Aim 1: Find each line in the rows below that contains the word "item" and copy it out in full.
>> Begin Passage provided
Industry Views: Card Manufacturers Talk EMV (June 2013)
Although the network EMV liability shift is about two years out, card manufacturers already are consulting with their U.S. issuing clients to help them make decisions now about how they will approach the transition to EMV. First and foremost is the decision on when to begin, then which cards in their portfolio should have priority. They also have to decide whether or not to opt for dual-interface cards (contactless and contact) and, perhaps most importantly, figure out how much all of this will cost.
Paybefore reached out to several card manufacturers to discuss these issues and what they’re recommending to clients as they approach one of the largest card overhauls yet.
While our experts believe bank card issuers in general are taking it slow, particularly those in prepaid where card life tends to be shorter, they point out that the transition can take 18 months or more. Waiting until the last minute might help issuers take advantage of lower costs overall, but they may face capacity issues as the demand for EMV increases. (For more on EMV, see our special section in the Fall issue of Pay Magazine.)
>> End Passage provided
Aim 2: Please carry on the article above about card manufacturers and EMV, starting right after its last sentence.
>> Begin Material for this exercise
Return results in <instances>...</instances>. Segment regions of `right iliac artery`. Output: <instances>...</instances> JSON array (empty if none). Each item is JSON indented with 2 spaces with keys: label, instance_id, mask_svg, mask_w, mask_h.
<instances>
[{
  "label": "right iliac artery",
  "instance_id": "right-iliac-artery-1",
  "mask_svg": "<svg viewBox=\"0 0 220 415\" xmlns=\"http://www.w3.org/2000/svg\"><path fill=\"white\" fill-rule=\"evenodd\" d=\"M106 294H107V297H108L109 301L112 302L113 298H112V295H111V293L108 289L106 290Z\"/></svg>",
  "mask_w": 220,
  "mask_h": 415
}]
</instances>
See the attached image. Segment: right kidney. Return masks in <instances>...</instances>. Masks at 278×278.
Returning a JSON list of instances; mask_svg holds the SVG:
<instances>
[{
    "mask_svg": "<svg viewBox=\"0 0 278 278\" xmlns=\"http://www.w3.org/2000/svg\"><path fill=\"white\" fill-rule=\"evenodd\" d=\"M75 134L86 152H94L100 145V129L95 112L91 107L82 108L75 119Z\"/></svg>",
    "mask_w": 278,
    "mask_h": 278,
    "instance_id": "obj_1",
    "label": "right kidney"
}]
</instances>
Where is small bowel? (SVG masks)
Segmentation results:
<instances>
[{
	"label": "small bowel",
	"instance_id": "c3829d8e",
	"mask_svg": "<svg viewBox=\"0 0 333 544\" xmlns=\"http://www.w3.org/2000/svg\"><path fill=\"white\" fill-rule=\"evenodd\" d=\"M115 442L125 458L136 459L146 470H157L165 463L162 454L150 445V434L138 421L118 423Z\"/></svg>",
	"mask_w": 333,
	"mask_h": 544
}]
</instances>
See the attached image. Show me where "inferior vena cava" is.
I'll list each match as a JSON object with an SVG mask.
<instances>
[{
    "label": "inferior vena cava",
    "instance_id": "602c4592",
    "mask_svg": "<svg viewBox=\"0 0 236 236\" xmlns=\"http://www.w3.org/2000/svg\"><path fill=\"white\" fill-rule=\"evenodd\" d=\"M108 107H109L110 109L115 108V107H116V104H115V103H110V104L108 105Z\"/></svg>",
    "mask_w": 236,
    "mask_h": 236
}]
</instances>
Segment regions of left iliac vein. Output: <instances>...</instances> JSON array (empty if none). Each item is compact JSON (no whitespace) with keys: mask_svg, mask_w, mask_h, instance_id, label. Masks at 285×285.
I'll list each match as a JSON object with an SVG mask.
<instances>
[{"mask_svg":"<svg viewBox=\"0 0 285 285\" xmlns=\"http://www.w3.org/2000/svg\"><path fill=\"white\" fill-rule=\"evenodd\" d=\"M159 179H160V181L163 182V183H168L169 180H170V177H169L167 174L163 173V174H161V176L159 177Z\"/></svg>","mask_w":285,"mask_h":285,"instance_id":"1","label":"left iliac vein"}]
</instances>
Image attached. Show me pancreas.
>> End Material for this exercise
Task result 1:
Return results in <instances>...</instances>. Segment regions of `right iliac artery`. Output: <instances>...</instances> JSON array (empty if none). Each item is JSON indented with 2 spaces with keys: label, instance_id, mask_svg, mask_w, mask_h.
Segment regions of left iliac vein. Output: <instances>...</instances> JSON array (empty if none). Each item is compact JSON (no whitespace) with keys: mask_svg, mask_w, mask_h, instance_id, label. Masks at 285×285.

Task result 2:
Q. When will most U.S. issuers begin converting mainstream cardholders (not just frequent overseas travelers) to EMV? What about prepaid issuers? |
We already are beginning to see many U.S. issuers converting their cardholder portfolios to EMV. Deploying EMV takes time. It’s usually a 12- to 18-month project for the first cards and requires constant attention afterward for anticipating new technologies and preparing a new product launch. For specific prepaid products, such as transit and currency cards, smart technologies may offer advantages, including wider acceptance. Issuers just need to remember that in terms of production time, EMV requires a longer process for the milling and embedding of a chip into a card. —Diane Jackson, Director of Business Development & Strategic Marketing, CPI Card Group |
We don’t expect to see wholesale changes that will affect average consumers until after the liability shift in October 2015. As most of us in the marketplace know, this liability shift means that the party, either the issuer or merchant, that does not support EMV assumes liability for counterfeit card transactions. What we may see is issuers beginning this process with reissues prior to current card expiration, if they feel the merchant infrastructure is largely in place prior to the shift.
—Scott Bennett, Chief Technology Officer, Integrated Printing Solutions |
The large U.S. issuers really don’t have any incentive to move their entire portfolios of credit and debit products over to EMV until the October 2015 mandated liability shift. In the meantime, portions will be rolled out to facilitate a smooth transition. As cards expire or are redesigned, the issuers will take advantage of natural cycles to introduce EMV rather than forcing it all at once.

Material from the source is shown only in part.